An article published in the journal “Scientific Reports” describes the identification of a new species of marine reptile classified as part of the thalassosaur order that lived in today’s Alaska over 200 million years ago, in the Norian, an age of the Triassic period. A team of researchers led by Patrick Druckenmiller of the University of Alaska Fairbanks (UAF) named it Gunakadeit joseeae after examining the fossil discovered in Alaska in 2011. The discovery of a new species offers new information on a group of reptiles that are available. few fossils for a family tree still under discussion.
Thalattosaurs (Thalattosauria) are a taxonomic order of marine reptiles that lived in the Triassic period. The first species was described in 1904 and named Thalattosaurus alexandrae, hence the name of the entire order. This animal’s body had characteristics similar to a lizard and some indicating a marine life, in fact the name of the genus and of the order literally means sea lizard. Over the next century, more fossils of animals with similar characteristics were discovered in various parts of the world that formed a rather rich family tree.

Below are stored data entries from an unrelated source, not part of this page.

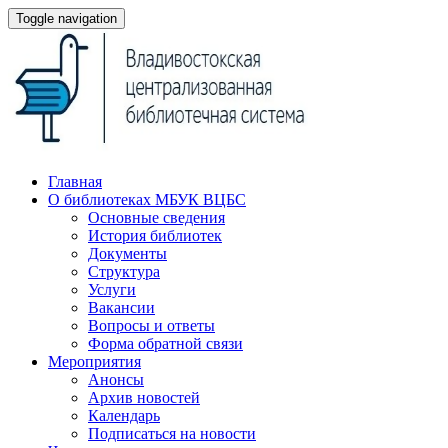
Toggle navigation
Главная
О библиотеках МБУК ВЦБС
Основные сведения
История библиотек
Документы
Структура
Услуги
Вакансии
Вопросы и ответы
Форма обратной связи
Мероприятия
Анонсы
Архив новостей
Календарь
Подписаться на новости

The exact composition of the order of thalassosaurs, the relationships within it and those with other groups of reptiles are still the subject of various discussions. Paleontologists agree on the inclusion of thalassosaurs in the diapsid (Diapsida) group and little else. The problem is the classic one in the field of paleontology: scarcity of fossils and studies on the available fossils often dating back decades. The authors of this research recognize the Thalattosauroidea group among others and classified the new genus and new species that they named Gunakadeit joseeae within it.
The fossil attributed to the new species, cataloged as UAMES 23258, was discovered in Southeast Alaska in 2011 at a time of extreme low tide which allowed the exploration of rocks that are generally underwater. It’s an almost complete skeleton, the most complete thalassosaur discovered so far in North America, with part of the tail and some parts of the limbs missing. It was a rather small reptile, less than a meter long, while some species of thalassosaurs could be longer than four meters.
The top photo (Courtesy University of Alaska Museum of the North. All rights reserved) shows the fossil of Gunakadeit joseeae. The bottom image (Courtesy Ray Troll. All rights reserved) shows an artist’s representation of a group of Gunakadeit joseeae.
The very pointed shape of Gunakadeit joseeae’s snout suggests that it used it to search for soft-bodied prey in craks and crevices in coral reefs. It’s a specialized predation type that might eventually have caused its extinction. The most likely theory about the disappearance of the whole thalassosaur order is that they were specialized animals that found nourishment in shallow waters and were victims of climate mutations that caused changes in the environment and in their food sources. It’s possible that competition from other groups of marine reptiles such as ichthyosaurs contributed to their decline.
Thalattosaurs are not as famous as other groups of marine reptiles and significantly less than dinosaurs but they played a significant role in the Triassic seas. The limited amount of fossils makes it difficult to confirm the reasons for their extinction, but Gunakadeit joseeae also shows a specialization that suggests a link with the climate and environment changes that occurred at the end of the Triassic.